How our current system is broken and what will replace it.
by homan.
Millions face a bleak reality: that what they've learned is useless and that they are crippled with student loan debt that they're unsure when they can repay, if ever. Many are in the pipeline to arrive at the same destination.
I believe that fixing education is the most important problem to work on. AI will amplify — not replace — human efforts and so the only way to solve our greatest challenges is to unlock every individual's potential. In a post-AI world, we will be the only thing holding us back.
Artificial intelligence (AI) has accelerated the gap between how students are trained and what the world needs from them, and has also invalidated the business model that powers education: selling education as a product that students (as customers) pay for. Therefore, fixing the education system isn't a matter of updating curriculums, hiring better teachers or even making all education free because its business model itself no longer works. We need an entirely new business model, and the set of incentives that come with it, that works in a post-AI world. In this essay I explore how AI invalidates our education's business model, what the new business model and education system will look like, and how to build it.

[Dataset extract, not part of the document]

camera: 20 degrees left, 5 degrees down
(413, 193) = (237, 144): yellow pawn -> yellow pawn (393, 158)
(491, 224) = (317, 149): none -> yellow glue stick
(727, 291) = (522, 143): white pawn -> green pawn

Most of us have a deep desire to create value in the world. This desire to create value for others will continue to exist no matter how good AI becomes.
Education is inextricably linked to what the world wants because people want to learn skills that will enable them to create value for the world. This desire to create value for others will continue to exist no matter how good AI becomes. Therefore, before we can discuss how education must change we need to first understand how AI changes what it even means to create value in the world.

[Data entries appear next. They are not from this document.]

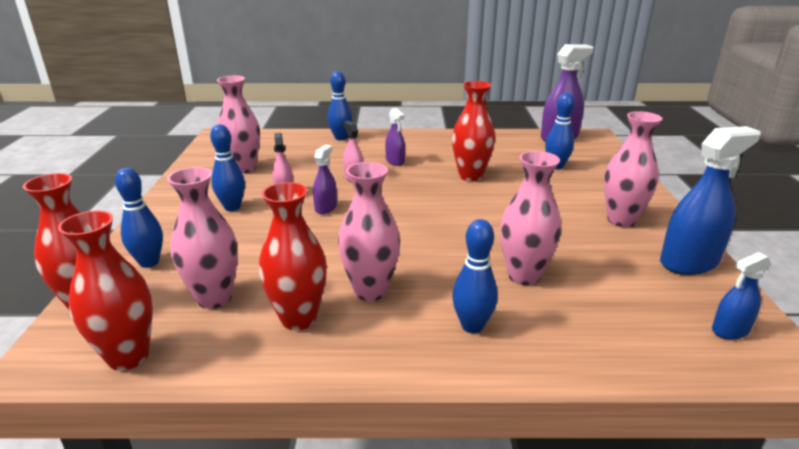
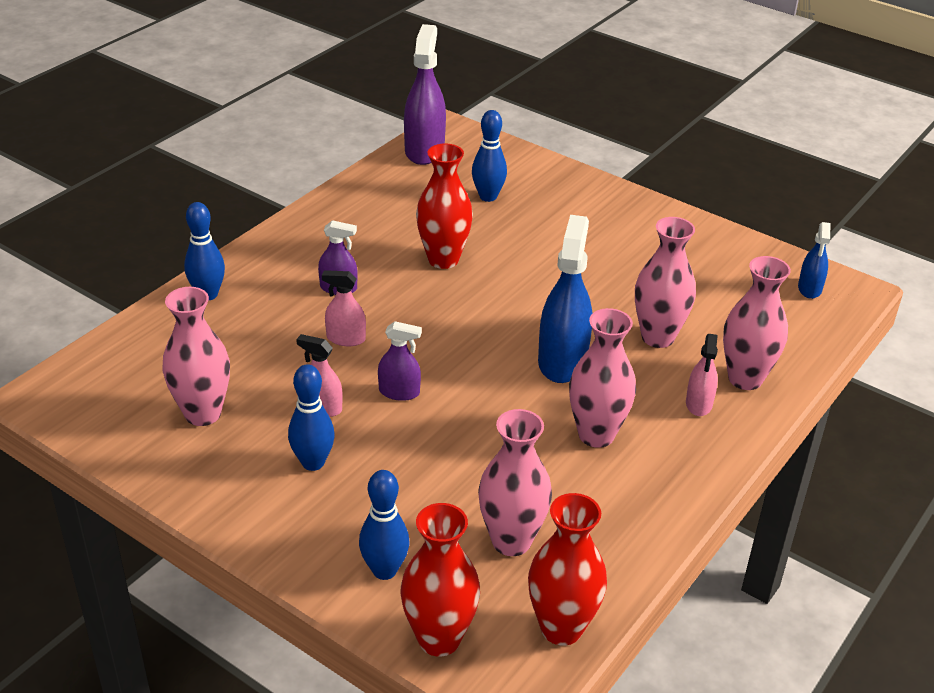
camera: 55 degrees left, 10 degrees up
(298, 318) = (599, 497): red vase -> none
(326, 208) = (399, 392): purple spray bottle -> purple spray bottle turned 135 degrees clockwise
(472, 326) = (699, 404): blue bowling pin -> pink spray bottle
(621, 220) = (628, 231): pink vase -> pink vase (745, 378)
(689, 262) = (720, 245): blue spray bottle -> blue spray bottle (562, 361)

AI makes outcomes very extreme: a small percentage of people will be responsible for the majority of economic value created in the world. The more powerful AI becomes, the more extreme outcomes become: even fewer will be responsible for the majority of economic value created. The more extreme outcomes become, the less room there is for the average performer to create value, and the greater the outcomes become for the best.

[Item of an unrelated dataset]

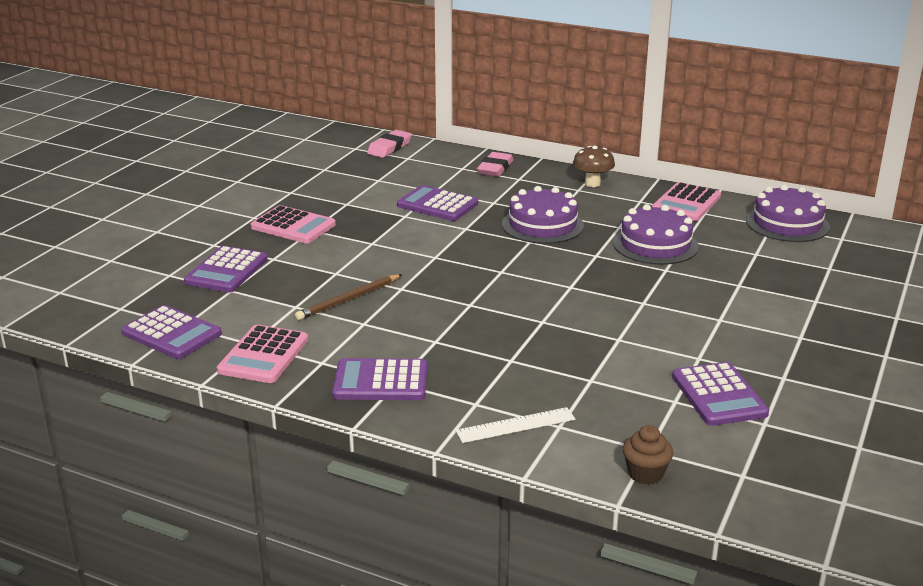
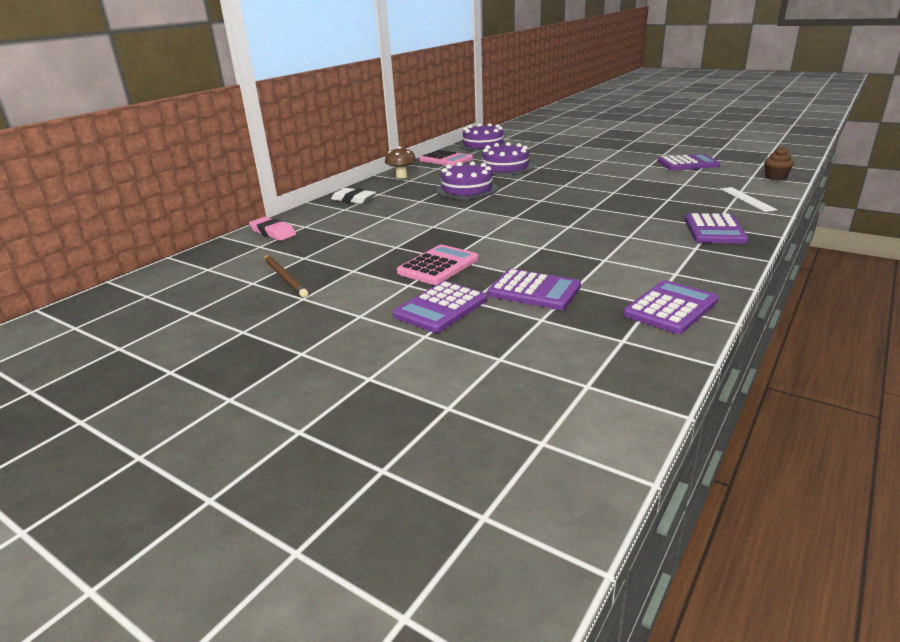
camera: 80 degrees left, 0 degrees up
(263, 355) = (694, 267): pink calculator -> none
(348, 300) = (590, 241): brown pencil -> brown pencil (285, 278)
(437, 205) = (416, 216): purple calculator -> purple calculator (441, 308)
(495, 168) = (353, 199): pink eraser -> white eraser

This trend towards extreme outcomes isn't a new phenomenon, it's been going on for some time. Surprisingly, it's caused by progress: better technology, better education, easier distribution of ideas and products make the world more extreme. But, AI is poised to accelerate the rate at which the world becomes extreme to unfathomable levels that will make today's extreme outcomes seem quite un-extreme.
To understand why outcomes are becoming more extreme, we need to understand the relationship between the complexity of work and its outcomes. Simple tasks have more equal outcomes: 100 factory workers assembling the same product will not have that much variance in their outcomes: the best performers will only be marginally faster or better. On the other hand, complex tasks have very extreme outcomes in which a few individuals account for the major majority of the value created. For example, if we take 1 billion YouTube content creators, only a tiny fraction of them will generate the majority of the revenue on the platform. We see such extreme outcomes in any complex task: building companies, making music, creating content, writing books, etc. Extreme outcomes don't have room for the average which is why there is no "middle class" for complex work: the average startup, musician, or content creator cannot make a sustainable living through their crafts. They either become quite successful or make little to nothing.